The whole loop — think, decode, transmit, stimulate, step — refreshes about every 300 milliseconds, roughly three times a second. That speed is what makes it feel like his walking rather than a machine puppeteering his legs. He can adjust mid-stride, decide when to start and stop, shift his weight, change his mind. As he put it, the earlier purely-automatic stimulation "was controlling me, and now I am controlling the stimulation by my thought." He has stood at a bar with a beer. He has climbed stairs and gone up a ramp. One day he grabbed a walker and some paint and touched up his house himself, standing, because no one was around to help and he simply could.

Rehabilitation is still the unglamorous engine behind the breakthrough — months of guided movement help the nervous system relearn. — Credit: Yury Kirillov / Unsplash (free to use)
Rehabilitation is still the unglamorous engine behind the breakthrough — months of guided movement help the nervous system relearn. — Credit: Yury Kirillov / Unsplash (free to use)

The part nobody expected

Here is the detail that turns a good engineering story into a genuinely strange one. After months of walking with the bridge switched on, the researchers turned it off — and Gert-Jan could still move his legs better than before. He could take steps with crutches and no active stimulation at all.

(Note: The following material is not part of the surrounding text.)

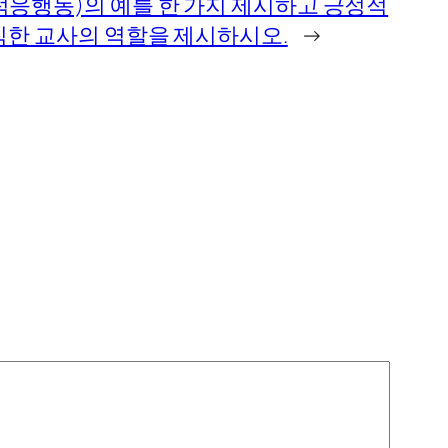
응행동)의 예를 한 가지 제시하고 긍정적
직한 교사의 역할을 제시하시오.
→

That shouldn't happen if the device were just a clever puppet string. It strongly suggests the bridge did more than carry signals: by routinely firing the dormant pathway between brain and muscle, it seems to have coaxed the spinal cord into forming new connections of its own. The crutch became a kind of physiotherapist. The repair was partly digital and partly, quietly, biological.

Gert-Jan is one man, the equipment is bulky, and this is a proof of concept, not a cure you can pick up at a pharmacy. But the principle is now demonstrated: a thought that has nowhere to go can be caught, read, and delivered across a wound — and in being delivered often enough, it may help the body remember how to carry it on its own. The bridge was built to reroute traffic. It quietly started repairing the road.